RPiCluster: Another Raspberry Pi Cluster, With Neat Tricks
New submitter TheJish writes "The RPiCluster is a 33-node Beowulf cluster built using Raspberry Pis (RPis). The RPiCluster is a little side project I worked on over the last couple months as part of my dissertation work at Boise State University. I had need of a cluster to run a distributed simulator I've been developing. The RPiCluster is the result. I've written an informal document on why I built the RPiCluster, how it was built, and how it performs as compared to other platforms. I also put together a YouTube video of it running an MPI parallel program I created to demo the RGB LEDs installed on each node as part of the build. While there have certainly been larger RPi clusters put together recently, I figured the Slashdot community might be interested in this build as I believe it is a novel approach to the rack mounting and power management of RPis."
Dude, you should totally mine bitcoins with that bad boy!
A new Raspberry Pi cluster Fram Boise University, eh?
http://blogs.linbit.com/p/406/raspberry-tau-cluster/
It looks like Orac.
Running the numbers from the paper says the $1000 x86 compute node took 3.85 seconds on a benchmark, where the RPI cluster took (456/32)=14.25 seconds and also cost about $1000. Thus, after porting the software, a 3.7 times slow down was achieved over traditional methods.
While there may be some gains (GPIO and such may be useful in this context) they didn't appear to be used here.
This looks like a fun project, that got research money, but was not very useful for the goal the money was supposed to be spent on. I haven't looked into the details, and I expect the parts may get reused for other projects later, but still, it seems kinda silly. The RPI was not build for that, its inefficient to use it that way.
Since when does /. allow scam advertising within comments?

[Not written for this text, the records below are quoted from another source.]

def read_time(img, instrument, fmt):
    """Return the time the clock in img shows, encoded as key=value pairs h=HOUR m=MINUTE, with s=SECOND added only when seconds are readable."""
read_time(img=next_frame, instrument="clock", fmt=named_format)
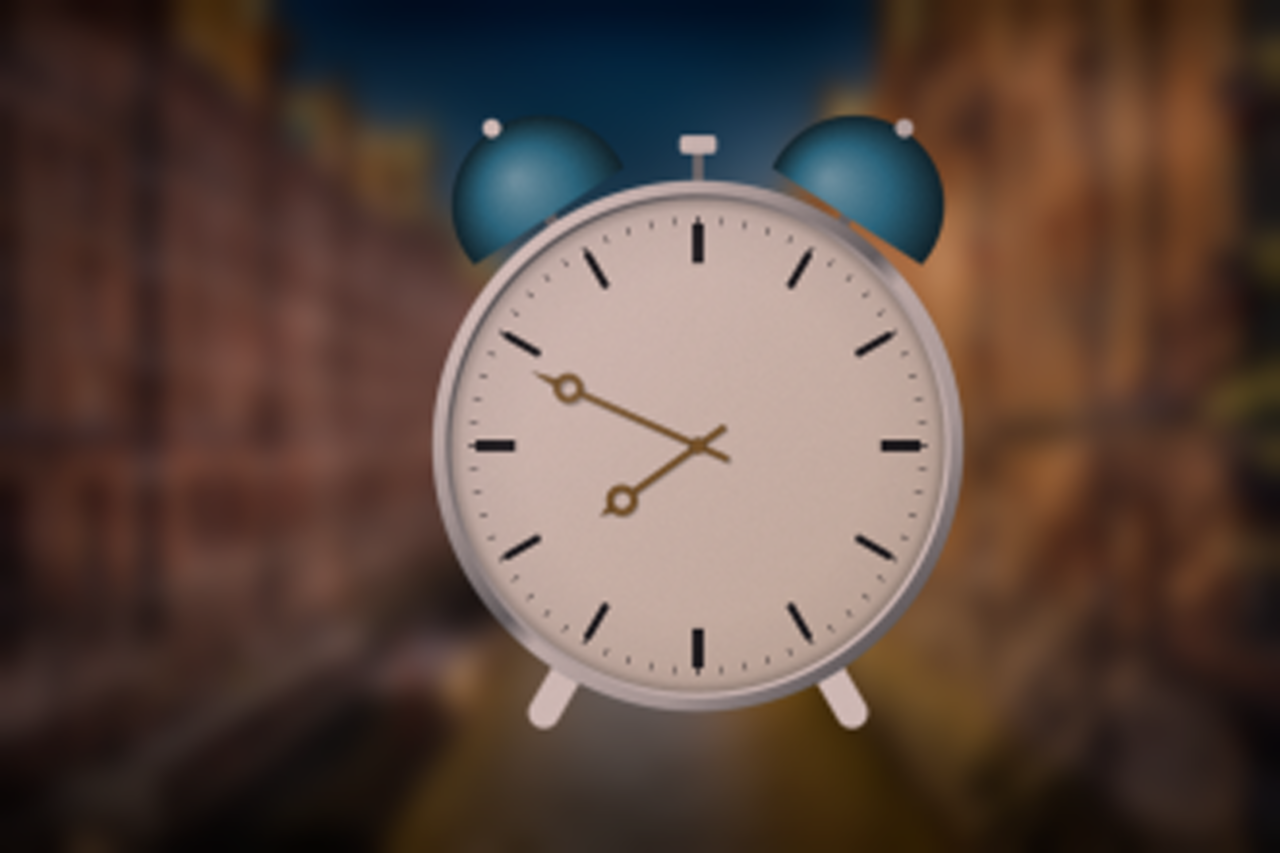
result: h=7 m=49
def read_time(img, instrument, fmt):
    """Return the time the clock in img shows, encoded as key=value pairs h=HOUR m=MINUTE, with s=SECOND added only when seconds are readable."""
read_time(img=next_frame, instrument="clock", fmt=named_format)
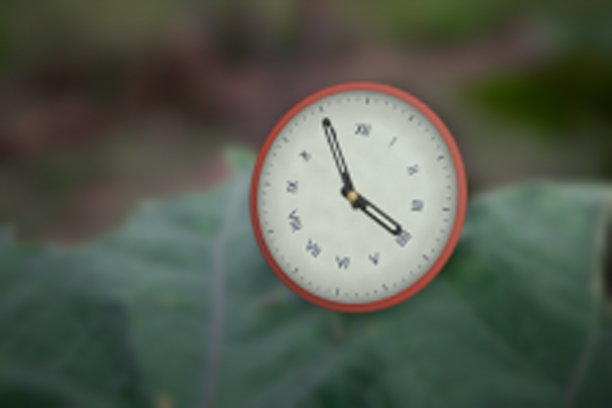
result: h=3 m=55
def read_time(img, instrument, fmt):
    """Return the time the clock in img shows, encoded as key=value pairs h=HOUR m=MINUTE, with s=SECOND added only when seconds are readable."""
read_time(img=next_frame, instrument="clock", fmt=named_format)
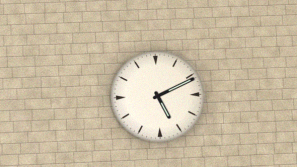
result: h=5 m=11
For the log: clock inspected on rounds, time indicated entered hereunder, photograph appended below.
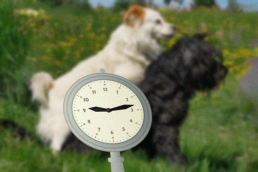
9:13
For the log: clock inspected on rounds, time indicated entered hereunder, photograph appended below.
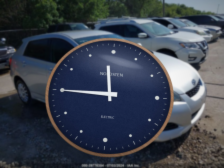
11:45
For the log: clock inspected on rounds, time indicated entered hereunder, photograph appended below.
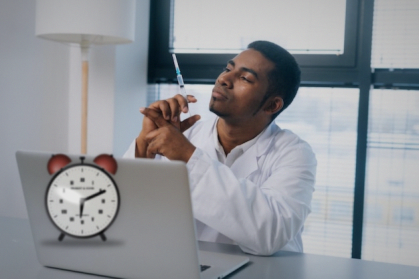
6:11
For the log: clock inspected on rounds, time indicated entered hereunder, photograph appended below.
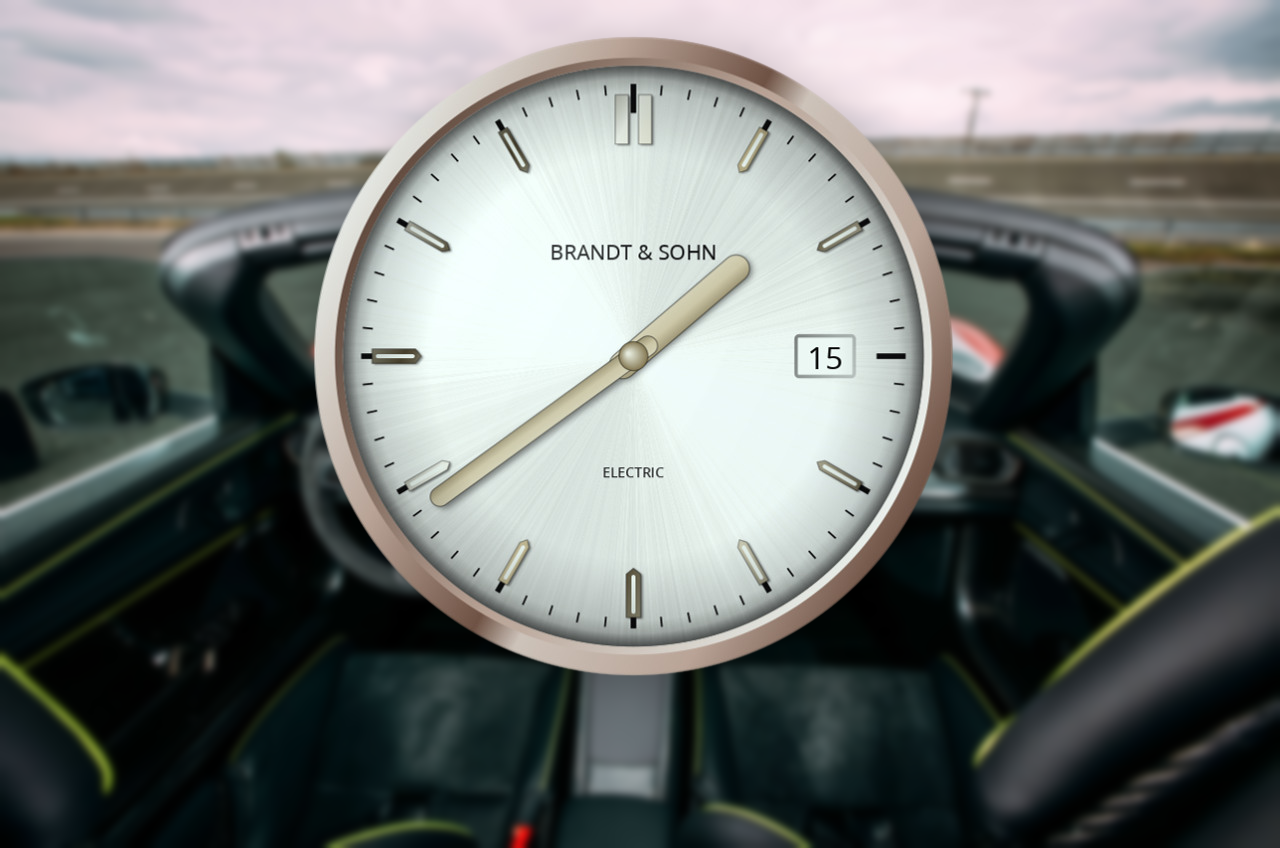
1:39
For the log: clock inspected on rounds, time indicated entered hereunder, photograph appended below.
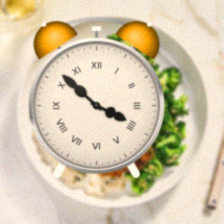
3:52
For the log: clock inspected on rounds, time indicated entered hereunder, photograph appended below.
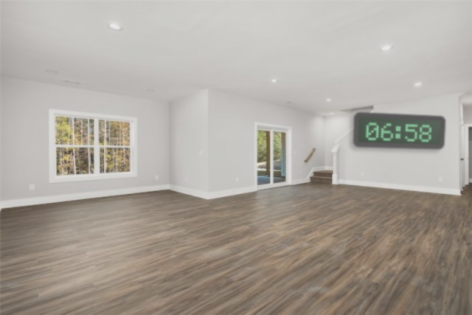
6:58
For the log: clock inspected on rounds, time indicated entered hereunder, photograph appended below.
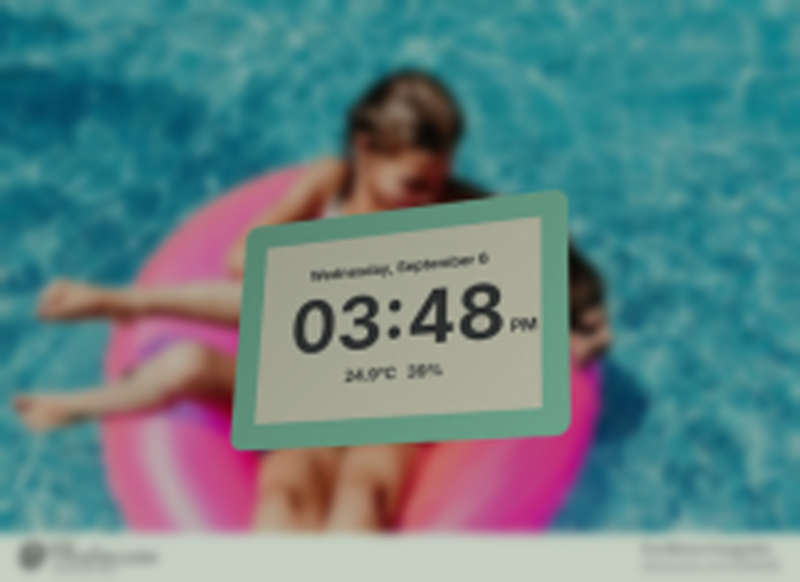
3:48
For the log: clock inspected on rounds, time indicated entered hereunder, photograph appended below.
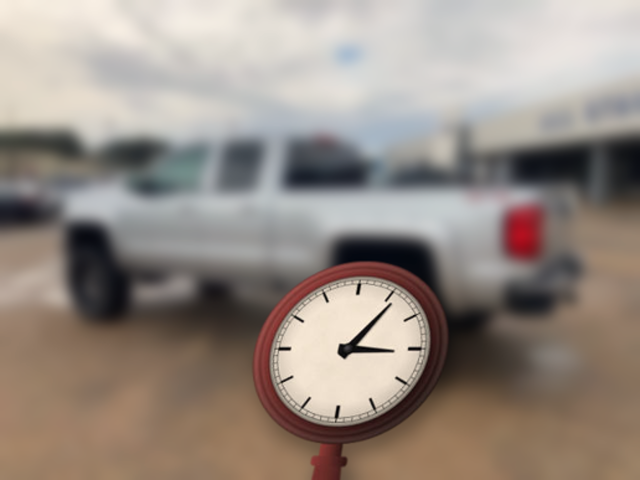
3:06
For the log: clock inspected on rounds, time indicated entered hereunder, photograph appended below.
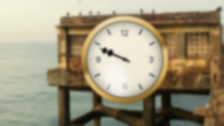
9:49
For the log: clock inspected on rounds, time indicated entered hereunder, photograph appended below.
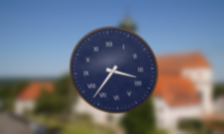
3:37
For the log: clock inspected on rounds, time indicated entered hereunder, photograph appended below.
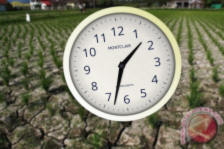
1:33
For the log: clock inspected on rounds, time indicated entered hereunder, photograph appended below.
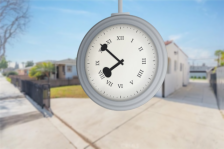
7:52
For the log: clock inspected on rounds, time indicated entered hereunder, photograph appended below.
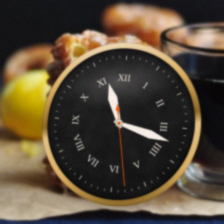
11:17:28
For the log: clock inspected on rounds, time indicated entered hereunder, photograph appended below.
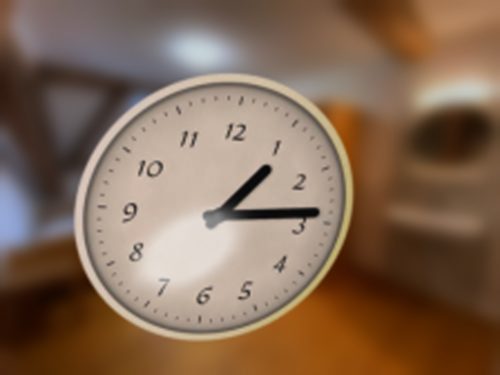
1:14
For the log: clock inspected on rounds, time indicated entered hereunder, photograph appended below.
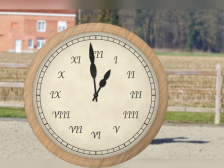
12:59
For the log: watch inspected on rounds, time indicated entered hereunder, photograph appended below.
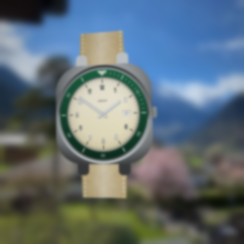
1:51
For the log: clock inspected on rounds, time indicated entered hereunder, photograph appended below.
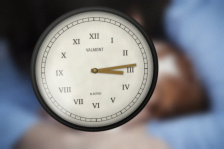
3:14
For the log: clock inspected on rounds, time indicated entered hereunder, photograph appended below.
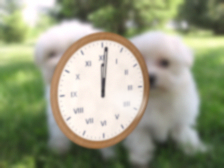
12:01
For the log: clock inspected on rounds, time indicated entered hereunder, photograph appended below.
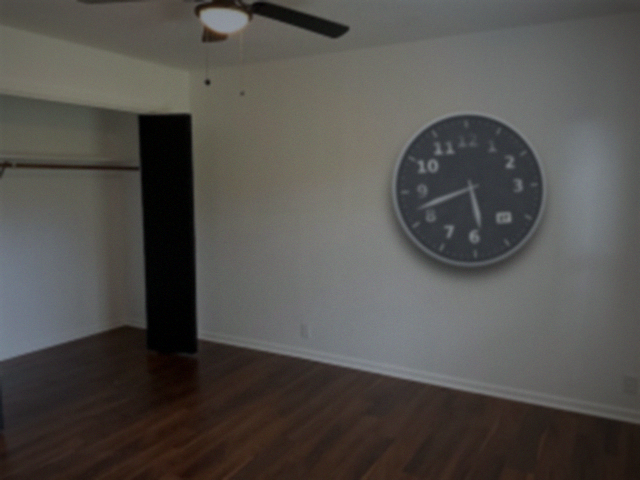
5:42
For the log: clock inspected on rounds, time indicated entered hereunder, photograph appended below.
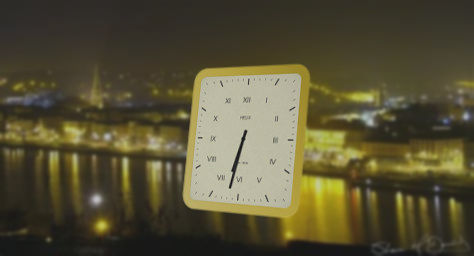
6:32
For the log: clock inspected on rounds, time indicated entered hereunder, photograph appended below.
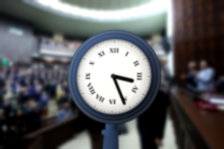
3:26
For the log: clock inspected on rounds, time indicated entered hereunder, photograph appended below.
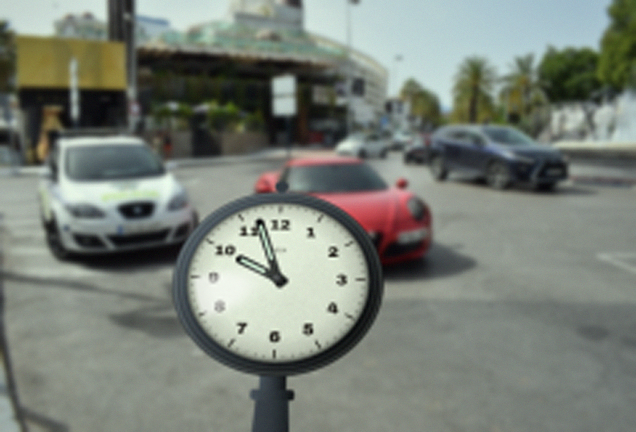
9:57
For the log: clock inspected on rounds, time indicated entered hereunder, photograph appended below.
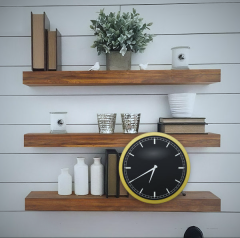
6:40
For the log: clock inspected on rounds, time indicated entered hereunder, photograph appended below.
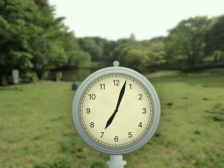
7:03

Slashdot social media options: AIM, ICQ, Yahoo, Jabber and Mobile Text. Why no MySpace?
Not to diminish your achievements which are otherwise quite cool, but this novel approach to rack mounting is anything but. Quite possibly the single most important feature of a rack is ease of component access. By tying all components together with PCB standoffs you basically can't remove a single RPi if there's ever a pressing need.
If anything you've shown a novel way of cramming things together without the use of a rack.
Neat project but really the report left me frustrated.
You start by comparing price and features of RPi to two other alternatives, e.g. Onyx node.
Then you compare one RPi to one Onyx node. But moving on you never do a price or performance comparison of the 32 RPi cluster against the same onyx node which would be the interesting thing.
Figure 5 shows something you could possible relate to the earlier information but only graphically. You don't state the actual numbers!
Moving on "As discussed earlier, each RPi uses about 2W of power... except that you have overclocked it, so the power consumption is actually "higher" according to you. Well what is it *exactly*, in YOUR configuration? The one absolute value you give, 2 W, does not apply.
"Figures 9 a and b show the overall power use as measured at the wall..." No they do not. They show a pie chart of the percentage distribution of power by different components.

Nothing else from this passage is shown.